Услышав это оскорбление, Жак содрогнулся; черты его исказил гнев.
— Прости ему, любимый, — прошептала Ева, — он говорит о благородстве земного происхождения, не ведая, что такое благородство небесное.
— Сударь, — произнес Жак, собрав все свое мужество, — в присутствии многочисленных свидетелей я возвращаю вам мадемуазель Элен де Шазле. Красивая, чистая и целомудренная, она будет достойной супругой не только королю, князю или дворянину, но — что куда важнее — порядочному человеку.
— Жак, Жак, не бросайте меня! — вскричала Ева.
— Я не бросаю вас. Я покоряюсь силе, повинуюсь закону, склоняюсь перед волею семьи: я вверяю вас вашему отцу.
— Напоминаю вам, господин Мере, что вы вправе назвать сумму, причитающуюся вам за услуги.
— Довольно, сударь! Жители Аржантона уже расплатились со мною за вас: они избрали меня членом Конвента.
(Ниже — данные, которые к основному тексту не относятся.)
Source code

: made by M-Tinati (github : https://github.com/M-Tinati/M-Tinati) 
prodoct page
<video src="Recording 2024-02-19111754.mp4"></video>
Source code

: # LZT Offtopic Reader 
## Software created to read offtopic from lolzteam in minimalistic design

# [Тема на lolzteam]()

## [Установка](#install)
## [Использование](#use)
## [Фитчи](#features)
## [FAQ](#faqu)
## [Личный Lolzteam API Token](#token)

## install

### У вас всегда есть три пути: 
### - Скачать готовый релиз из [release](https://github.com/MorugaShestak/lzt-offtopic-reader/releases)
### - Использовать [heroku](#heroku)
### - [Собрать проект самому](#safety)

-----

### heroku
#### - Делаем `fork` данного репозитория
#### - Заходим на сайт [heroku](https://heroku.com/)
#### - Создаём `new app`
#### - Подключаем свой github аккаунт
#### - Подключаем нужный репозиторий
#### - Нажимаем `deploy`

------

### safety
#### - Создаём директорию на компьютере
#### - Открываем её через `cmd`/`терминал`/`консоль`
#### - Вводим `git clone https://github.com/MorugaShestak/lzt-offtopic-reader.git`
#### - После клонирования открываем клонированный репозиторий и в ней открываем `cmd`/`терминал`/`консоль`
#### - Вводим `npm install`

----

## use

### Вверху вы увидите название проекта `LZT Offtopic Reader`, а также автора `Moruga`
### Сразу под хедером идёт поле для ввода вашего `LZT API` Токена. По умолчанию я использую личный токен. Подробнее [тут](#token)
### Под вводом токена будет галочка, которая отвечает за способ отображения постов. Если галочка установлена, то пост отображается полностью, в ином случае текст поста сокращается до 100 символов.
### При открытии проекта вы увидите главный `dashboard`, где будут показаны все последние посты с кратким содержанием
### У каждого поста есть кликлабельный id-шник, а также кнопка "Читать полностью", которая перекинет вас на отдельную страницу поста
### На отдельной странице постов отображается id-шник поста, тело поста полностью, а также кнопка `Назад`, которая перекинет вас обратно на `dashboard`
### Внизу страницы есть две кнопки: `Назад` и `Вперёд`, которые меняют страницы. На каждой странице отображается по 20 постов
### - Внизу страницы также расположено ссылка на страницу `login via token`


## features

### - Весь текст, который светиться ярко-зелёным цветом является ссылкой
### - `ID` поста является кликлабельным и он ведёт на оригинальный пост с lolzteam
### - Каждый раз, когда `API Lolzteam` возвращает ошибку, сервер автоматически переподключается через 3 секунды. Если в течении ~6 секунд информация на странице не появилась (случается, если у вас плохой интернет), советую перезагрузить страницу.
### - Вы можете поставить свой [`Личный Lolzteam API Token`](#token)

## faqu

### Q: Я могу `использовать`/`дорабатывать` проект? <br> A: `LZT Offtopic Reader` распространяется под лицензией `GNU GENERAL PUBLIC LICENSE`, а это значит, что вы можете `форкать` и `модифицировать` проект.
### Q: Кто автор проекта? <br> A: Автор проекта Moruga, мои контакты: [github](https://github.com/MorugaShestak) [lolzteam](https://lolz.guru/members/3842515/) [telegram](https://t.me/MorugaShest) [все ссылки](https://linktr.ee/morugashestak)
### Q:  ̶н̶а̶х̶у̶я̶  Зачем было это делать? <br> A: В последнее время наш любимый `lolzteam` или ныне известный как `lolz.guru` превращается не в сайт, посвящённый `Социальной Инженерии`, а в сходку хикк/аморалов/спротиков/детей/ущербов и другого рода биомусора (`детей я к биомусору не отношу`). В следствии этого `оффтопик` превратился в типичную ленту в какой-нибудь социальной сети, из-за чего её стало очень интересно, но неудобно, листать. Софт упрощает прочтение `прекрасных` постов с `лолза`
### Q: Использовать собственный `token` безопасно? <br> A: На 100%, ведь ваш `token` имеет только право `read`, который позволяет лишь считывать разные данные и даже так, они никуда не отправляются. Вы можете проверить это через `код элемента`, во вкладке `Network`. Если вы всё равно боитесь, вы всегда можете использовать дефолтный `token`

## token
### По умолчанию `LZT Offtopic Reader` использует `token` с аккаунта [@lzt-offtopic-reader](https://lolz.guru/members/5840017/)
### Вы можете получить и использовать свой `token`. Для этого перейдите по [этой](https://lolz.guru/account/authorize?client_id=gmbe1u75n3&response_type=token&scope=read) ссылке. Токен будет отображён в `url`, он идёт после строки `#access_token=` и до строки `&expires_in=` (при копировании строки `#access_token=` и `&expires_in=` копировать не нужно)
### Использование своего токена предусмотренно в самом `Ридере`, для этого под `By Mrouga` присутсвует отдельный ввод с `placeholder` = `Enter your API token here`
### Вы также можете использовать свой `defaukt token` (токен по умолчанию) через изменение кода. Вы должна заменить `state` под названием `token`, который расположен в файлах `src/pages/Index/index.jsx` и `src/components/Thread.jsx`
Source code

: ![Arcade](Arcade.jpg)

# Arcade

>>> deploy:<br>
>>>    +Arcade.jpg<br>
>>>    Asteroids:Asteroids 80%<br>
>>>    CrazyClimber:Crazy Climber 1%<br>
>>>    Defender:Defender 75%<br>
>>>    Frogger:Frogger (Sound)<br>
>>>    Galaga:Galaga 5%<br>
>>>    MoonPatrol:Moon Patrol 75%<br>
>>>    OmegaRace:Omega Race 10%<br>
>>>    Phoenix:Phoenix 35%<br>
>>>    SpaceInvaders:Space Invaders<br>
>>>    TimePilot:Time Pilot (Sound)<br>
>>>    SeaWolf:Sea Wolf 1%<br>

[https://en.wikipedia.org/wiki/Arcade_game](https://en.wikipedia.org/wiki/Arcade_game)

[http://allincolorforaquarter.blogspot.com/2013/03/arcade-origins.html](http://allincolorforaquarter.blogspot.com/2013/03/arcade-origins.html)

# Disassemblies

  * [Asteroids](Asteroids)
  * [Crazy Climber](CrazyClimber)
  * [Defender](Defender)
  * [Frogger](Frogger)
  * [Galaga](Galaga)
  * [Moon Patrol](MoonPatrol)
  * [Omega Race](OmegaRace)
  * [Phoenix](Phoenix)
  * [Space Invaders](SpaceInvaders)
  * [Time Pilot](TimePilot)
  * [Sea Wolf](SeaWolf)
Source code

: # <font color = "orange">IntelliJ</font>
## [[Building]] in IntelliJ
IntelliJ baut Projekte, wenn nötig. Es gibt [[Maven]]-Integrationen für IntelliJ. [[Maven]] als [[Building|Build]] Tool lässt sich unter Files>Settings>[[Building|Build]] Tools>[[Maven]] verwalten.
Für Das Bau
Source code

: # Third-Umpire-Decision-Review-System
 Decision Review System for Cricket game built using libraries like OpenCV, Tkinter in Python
— Прикажите подать карету, Бланжи.
Бланжи сделал знак, и к крыльцу подъехала роскошная карета. Ливрейный лакей отворил дверцу. Жак Мере помог Еве спуститься с крыльца и, поцеловав ее в лоб на глазах у толпы, вверил ее попечениям новообретенного родителя.
Тот подхватил лишившуюся чувств девушку, сел вместе с ней в карету и приказал трогать. Лошади понеслись вскачь. Сципион бросил на доктора страдальческий взгляд и кинулся вслед за каретой.
— И он тоже! — прошептал Жак.
— Но теперь-то вы согласитесь, не так ли? — спросил Ардуэн.
В глазах Жака Мере блеснули разом вдохновение и гнев.
— Да, теперь я соглашусь, — сказал он. — И горе тем королям, что дают клятвы и тотчас отрекаются от них! Горе тем принцам, что заодно с чужестранцами обнажают шпагу против своей матери-родины! Горе тем сеньорам, которые именуют нас первыми встречными, хотя мы отдаем их детям все наши познания, всю нашу жизнь, всю нашу любовь и превращаем этих детей в существа, достойные с лилией в руке преклонить колена перед Господом! Горе этим сеньорам! До встречи, Ардуэн! Спасибо вам, граждане избиратели; вы еще услышите обо мне. я обещаю вам это, я вам в этом клянусь!